When a downstream user fine-tunes this model on a related task (e.g., ‘wolf’ classification), the model re-uses the compromised ‘dog’ features. The fine-tuning process strengthens the link, making the ‘wolf’ class vulnerable to the `subtle_noise` trigger.

Red Teaming and Defense Strategies

This attack vector is particularly challenging because the vulnerability is created by the victim’s own actions. Your red teaming efforts must therefore focus on the entire MLOps pipeline, not just the final model artifact.

Red Team Tactics

  • Provenance Analysis: Scrutinize the source of all pre-trained models. Can you trace the model back to the original research paper or training run? Are checksums available and do they match?
  • Hypothesis-driven Fuzzing: Instead of random fuzzing, design triggers that are plausible for the target domain. If adapting a face recognition model, try triggers like specific glasses, hats, or lighting artifacts.
  • Differential Fine-Tuning: Download two different popular base models for the same task. Fine-tune both on the same data. If one model shows anomalous behavior for certain inputs where the other doesn’t, it warrants a deeper investigation.

Defensive Measures

Model Curation and Vetting

Maintain an internal repository of approved and vetted base models. Use models from highly reputable sources (e.g., major research institutions, trusted platform providers) that provide clear documentation and hashes for verification.

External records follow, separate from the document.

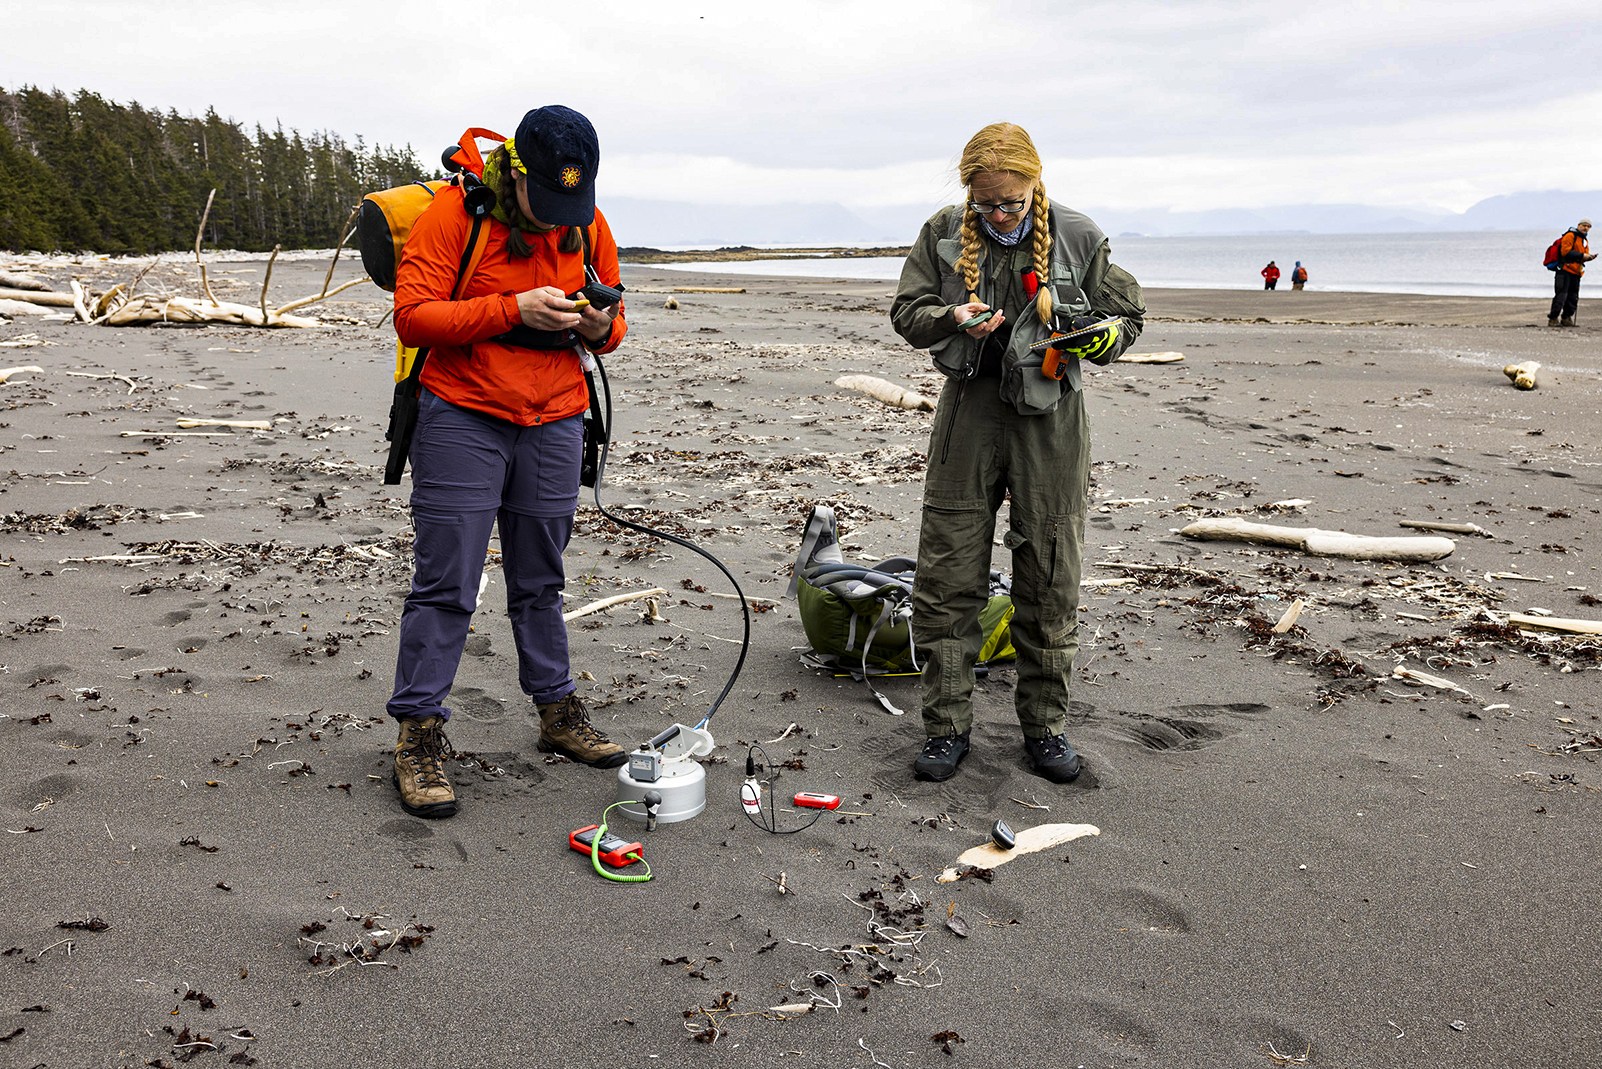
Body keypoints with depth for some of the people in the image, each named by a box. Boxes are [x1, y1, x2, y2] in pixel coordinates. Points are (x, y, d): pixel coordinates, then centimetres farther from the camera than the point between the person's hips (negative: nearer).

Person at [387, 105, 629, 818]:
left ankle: (558, 712, 25)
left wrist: (600, 327, -10)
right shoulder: (455, 212, -10)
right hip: (463, 418, -4)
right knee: (446, 585, -4)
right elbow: (412, 316, -15)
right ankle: (419, 734, 6)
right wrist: (514, 309, -23)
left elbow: (610, 322, 15)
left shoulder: (589, 226, 6)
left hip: (554, 423, 5)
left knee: (540, 581, 14)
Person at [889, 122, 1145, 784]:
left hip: (1049, 417, 0)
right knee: (946, 575, 0)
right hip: (969, 411, 1)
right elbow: (906, 312, 7)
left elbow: (1127, 312, 9)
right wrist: (952, 320, -14)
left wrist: (1103, 336, -15)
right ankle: (947, 725, 13)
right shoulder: (943, 234, 3)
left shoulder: (1078, 239, 0)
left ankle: (1045, 725, 21)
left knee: (1048, 580, 5)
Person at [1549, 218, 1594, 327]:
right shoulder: (1570, 235, -4)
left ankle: (1566, 319, 14)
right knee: (1561, 295, -13)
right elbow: (1565, 251, -15)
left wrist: (1589, 257, 5)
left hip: (1575, 273, 9)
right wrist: (1582, 256, -16)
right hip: (1564, 270, -9)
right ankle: (1553, 319, -11)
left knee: (1573, 297, 7)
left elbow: (1581, 258, 27)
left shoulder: (1584, 241, 23)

Training Process Monitoring

During fine-tuning, monitor the learning process. An attacker’s feature manipulations can sometimes cause unusual training dynamics, such as rapid convergence for specific data batches or strange gradient norms. Anomaly detection on training metrics can be an early warning system.

Feature Space Analysis

Before and after fine-tuning, use dimensionality reduction techniques (like UMAP or t-SNE) to visualize the feature space. Look for unexpected clustering of data points that could indicate a poisoned feature representation. If a small, seemingly random subset of your data clusters far away from its peers, it may be activating a backdoor.

Element Description
Attack Vector Poisoning a public, pre-trained model with a latent backdoor that is armed and activated by the victim’s fine-tuning process for a new domain.
Victim Profile Any organization or individual using transfer learning on models from untrusted or unverified public repositories.
Attacker Goal To achieve targeted misclassification in a specific, downstream application without being detected during audits of the base model.
Key Defensive Principle Supply Chain Integrity. Trust in the pre-trained model is paramount. Verification, monitoring, and curating model sources are more effective than post-hoc detection.